The US accounted for 97% of outflows (US$1.97B), while Germany bucked the trend with US$13.2M in inflows amid broader global negativity.
Bitcoin and Ethereum led the losses with outflows of US$1.38B and US$689M, while investors shifted toward multi-asset ETPs (+US$69M) and increased short-bitcoin positions.
Digital asset investment products saw outflows totalling US$2B last week, the largest since February this year. It marks the third week outflows with this run now totalling US$3.2B. We believe the combination of monetary policy uncertainty and crypto-native whale sellers are the main reasons for this most recent negative funk. The recent price falls have seen total assets under management (AuM) in digital asset ETPs fall from their early October peak of US$264B to US$191B, a 27% decline.

While the negative sentiment was broad regionally, the US saw 97% of the outflows which totalled US$1.97B, while Switzerland and Hong Kong Followed with outflows of US$39.9M and US$12.3M respectively.
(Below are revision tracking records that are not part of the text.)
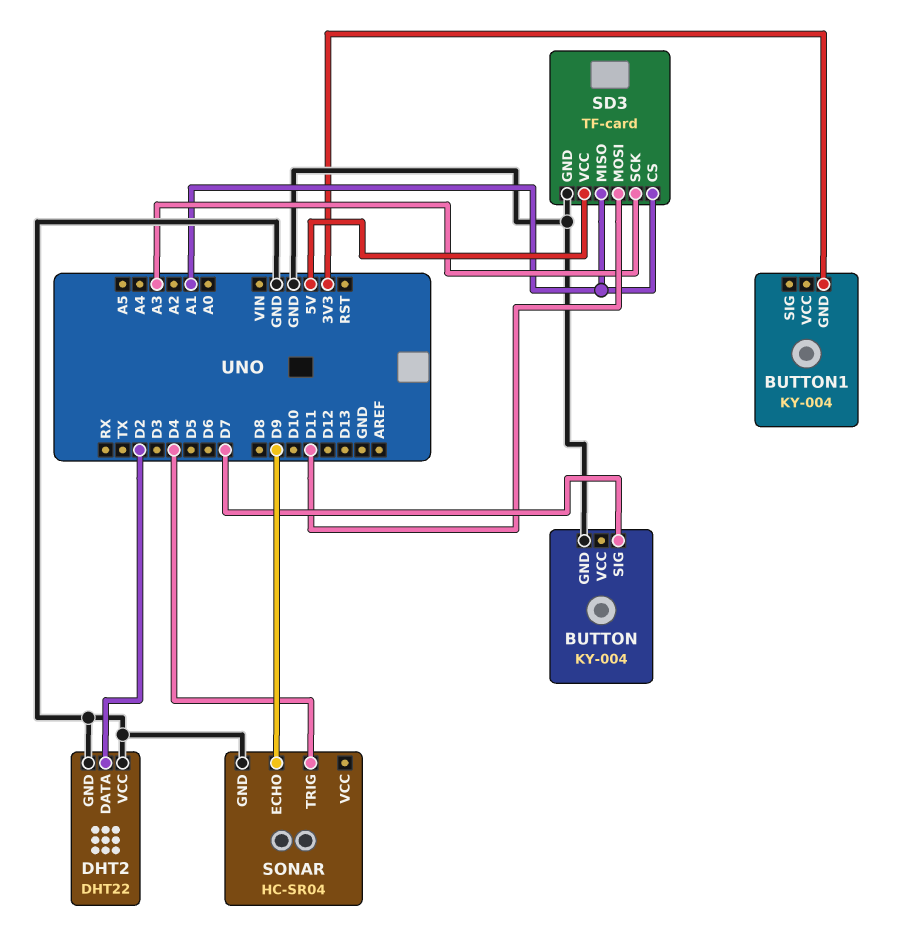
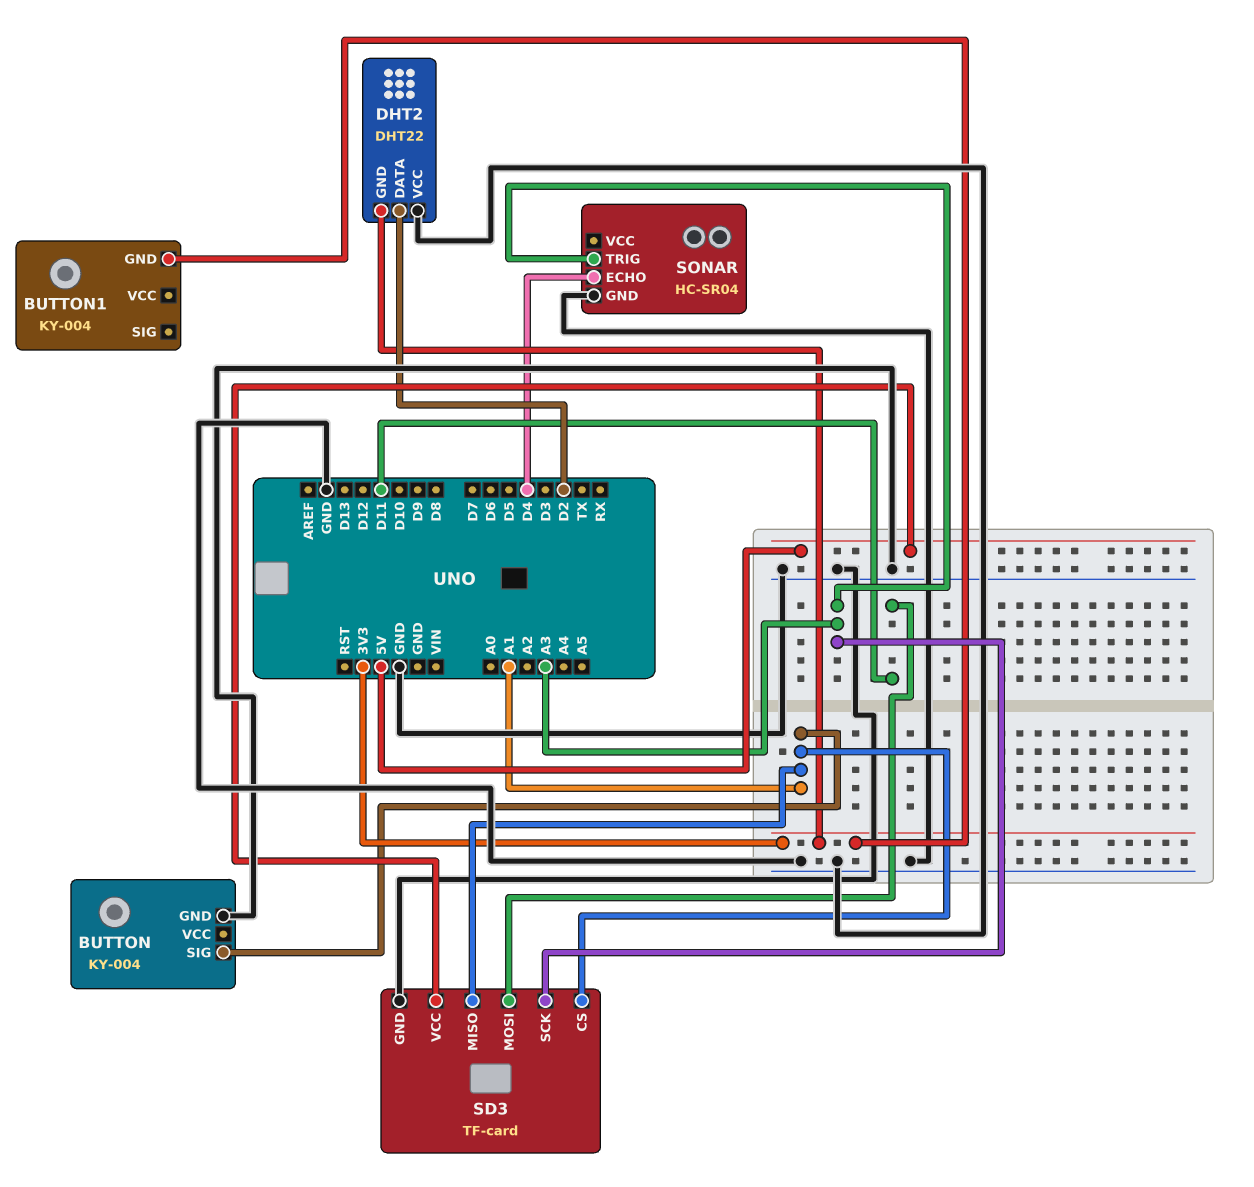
BUTTON pin SIG: D7 -> A1
DHT2 pin GND: GND -> 3V3
SONAR pin ECHO: D9 -> D4
SONAR pin TRIG: D4 -> A3

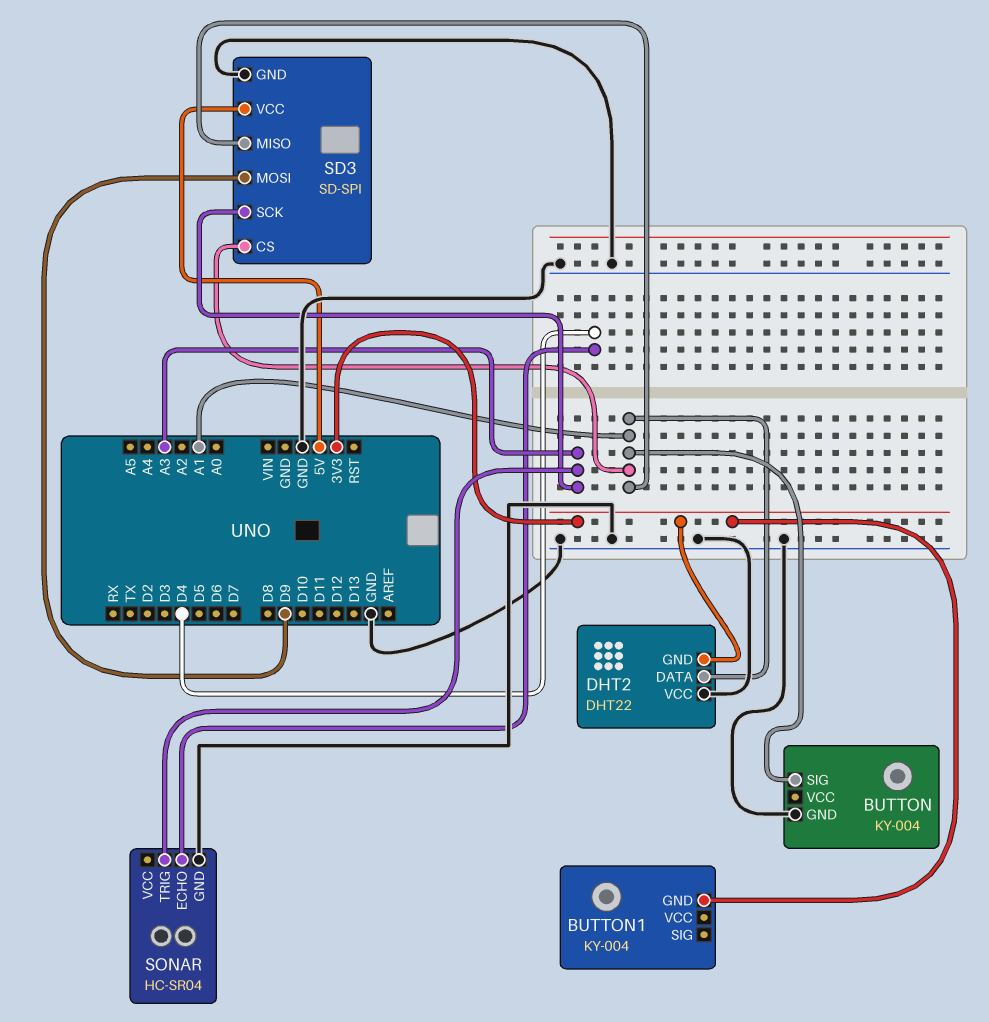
DHT2 pin DATA: D2 -> A1
SD3: TF-card -> SD-SPI
SD3 pin MOSI: D11 -> D9

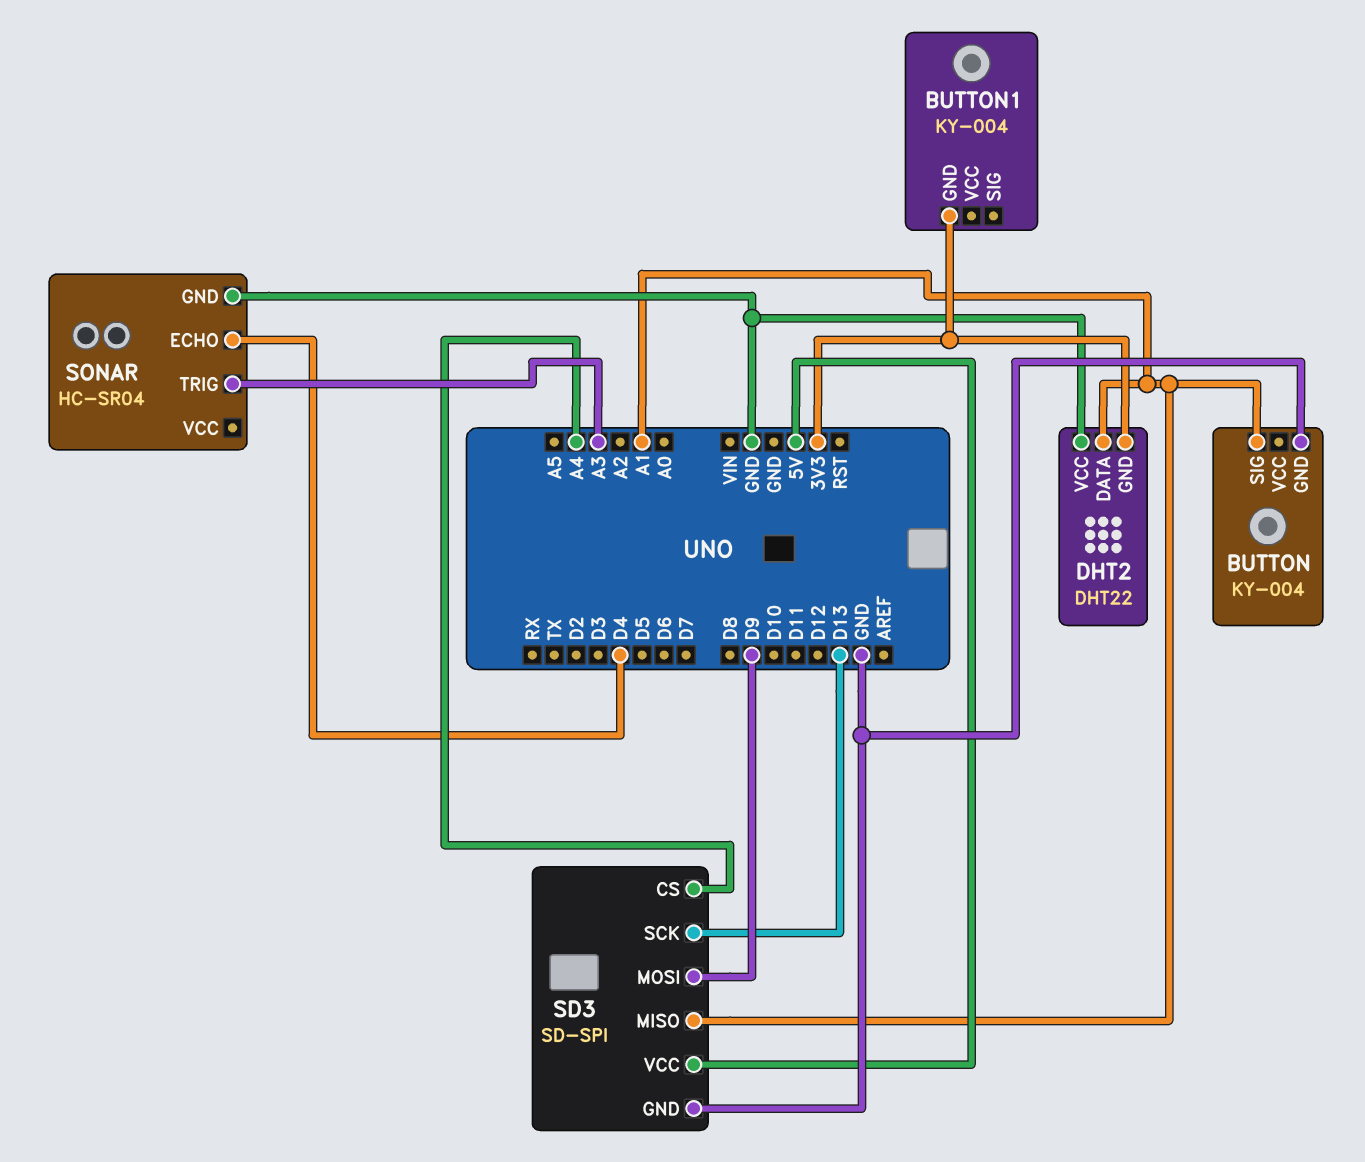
SD3 pin CS: A1 -> A4
SD3 pin SCK: A3 -> D13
German investors were the contrarians, seeing the recent price weakness as an opportunity with inflows totalling US$13.2M.
Bitcoin bore the brunt of the negative sentiment with outflows totalling US$1.38B last week, this 3-week run of outflows now represents 2% of total AuM. Ethereum proportionally fared worse, with its US$689M of outflows last week representing 4% of AuM. Solana and XRP also saw minor outflows of US$8.3M and US$15.5M respectively.
Investors looking for safety in numbers have added US$69m into multi-asset ETPs over the last 3 weeks, while short bitcoin ETPs have seen inflows of $18.1M over the same period.